Department of Biological Sciences

Quaternary Ammonium Compound Resistance of Klebsiella pneumoniae  and
Klebsiella quasipneumoniae  Strains Isolated from the International Space

Committee Members:

• Dr. Brian Hedlund, Chair
• Dr. Duane Moser, Advisory Committee Member
• Dr. Helen Wing, Advisory Committee Member
• Dr. Elisabeth Hausrath, Graduate College Representative

Abstract:

• Recent metagenome studies of International Space Station (ISS) interior
  surfaces have shown *Klebsiella pneumoniae* to be the most prevalent
  biosafety level 2 (BSL-2) organism in the ISS microbiome. Multi-drug
  resistant (MDR) strains of *Klebsiella *species are known to carry genes
  encoding carbapenamases, which confer resistance to broad-spectrum
  antibiotics as well as common disinfectants such as quaternary ammonium
  compounds (QACs). QACs are used to sanitize surfaces on the ISS, but the
  effects of QACs on *Klebsiella *are poorly understood. For my master’s
  thesis, I studied strains of *Klebsiella pneumoniae *and *Klebsiella
  quasipneumoniae, *opportunistic BSL-2 pathogens that were isolated from the
  surface microbiome of the ISS, with particular emphasis on how these
  ISS-adapted strains differ from an Earth-origin type strain when exposed to
  QACs.
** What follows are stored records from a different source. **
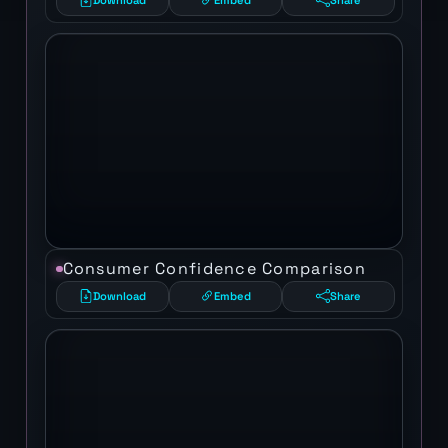
Download
Embed
Share
Consumer Confidence Comparison
Download
Embed
Share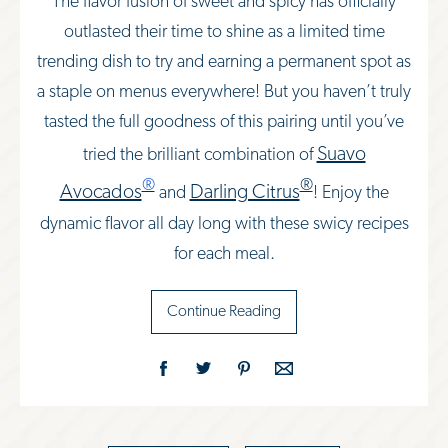
The flavor fusion of sweet and spicy has officially
outlasted their time to shine as a limited time
trending dish to try and earning a permanent spot as
a staple on menus everywhere! But you haven’t truly
tasted the full goodness of this pairing until you’ve
Suavo
tried the brilliant combination of
®
®
Avocados
Darling Citrus
and
! Enjoy the
dynamic flavor all day long with these swicy recipes
for each meal.
Continue Reading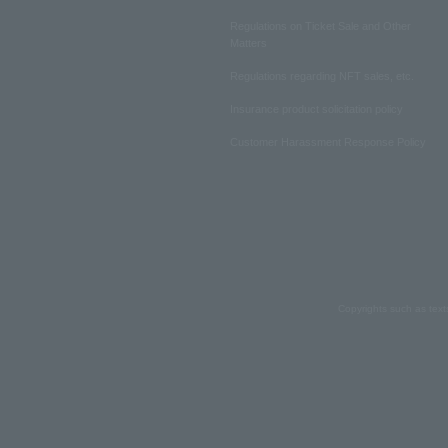
Regulations on Ticket Sale and Other
Matters
Regulations regarding NFT sales, etc.
Insurance product solicitation policy
Customer Harassment Response Policy
Copyrights such as text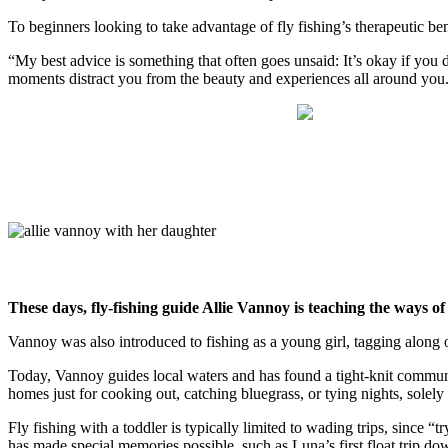
To beginners looking to take advantage of fly fishing’s therapeutic bene
“My best advice is something that often goes unsaid: It’s okay if you don
moments distract you from the beauty and experiences all around you.
These days, fly-fishing guide Allie Vannoy is teaching the ways of
Vannoy was also introduced to fishing as a young girl, tagging along o
Today, Vannoy guides local waters and has found a tight-knit communi
homes just for cooking out, catching bluegrass, or tying nights, solely
Fly fishing with a toddler is typically limited to wading trips, since
has made special memories possible, such as Luna’s first float trip d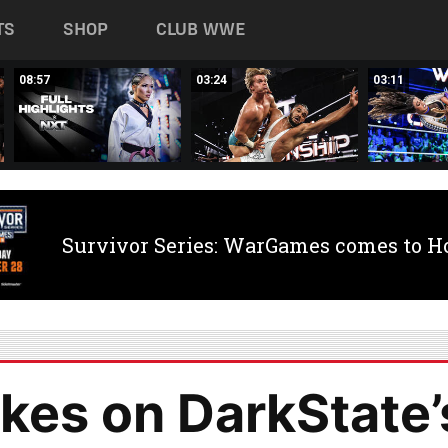
TS
SHOP
CLUB WWE
08:57
03:24
03:11
Survivor Series: WarGames comes to H
kes on DarkState’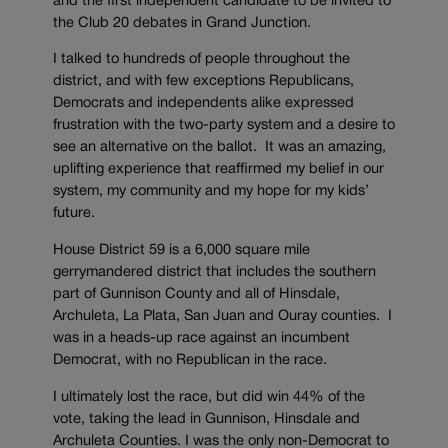
and the first independent candidate to be invited to
the Club 20 debates in Grand Junction.
I talked to hundreds of people throughout the
district, and with few exceptions Republicans,
Democrats and independents alike expressed
frustration with the two-party system and a desire to
see an alternative on the ballot. It was an amazing,
uplifting experience that reaffirmed my belief in our
system, my community and my hope for my kids’
future.
House District 59 is a 6,000 square mile
gerrymandered district that includes the southern
part of Gunnison County and all of Hinsdale,
Archuleta, La Plata, San Juan and Ouray counties. I
was in a heads-up race against an incumbent
Democrat, with no Republican in the race.
I ultimately lost the race, but did win 44% of the
vote, taking the lead in Gunnison, Hinsdale and
Archuleta Counties. I was the only non-Democrat to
The first research chapter (Chapter 2) consists primarily of *in
  silico *work to complete the genome of *Klebsiella quasipneumoniae *subsp.
  *similipneumoniae *strain IF3SW-P1, isolated from the ISS; this included
  assembly and annotation of the genome based on long-read Oxford Nanopore
  Technology sequencing data. The completed genome was then analyzed for the
  presence of putative virulence and antimicrobial resistance genes. The
  second research chapter (Chapter 3) consists of experimental approaches to
  study the responses to QAC disinfectants by both ISS- and Earth-origin
  strains of *Klebsiella. *This work included determining the minimum
  inhibitory concentration (MIC) of QACs for each strain before conducting
  viability assays at both sub-lethal and standard QAC concentrations. These
  viability assays included viability qPCR using the viability dye PMAxx, as
  well as fluorescence microscopy conducted using LIVE/DEAD BacLight
  viability dyes. This work showed significant differences in the response of
  the two ISS-origin strains of *Klebsiella, *as well as differences between
  the ISS-origin strains and the Earth-origin type strain, in both the amount
  of QACs required to inhibit growth of the strains and in the responses of
  the strains after exposure to lethal QAC concentrations. This suggests
  frequent cleaning of ISS surfaces with QACs is selecting for strains that
  are resistant to QACs, which may increase risk of infection among
  astronauts; based on these results, more research should be done to
  elucidate the prevalence of QAC resistance on the ISS so NASA can determine
  whether their use should be discontinued.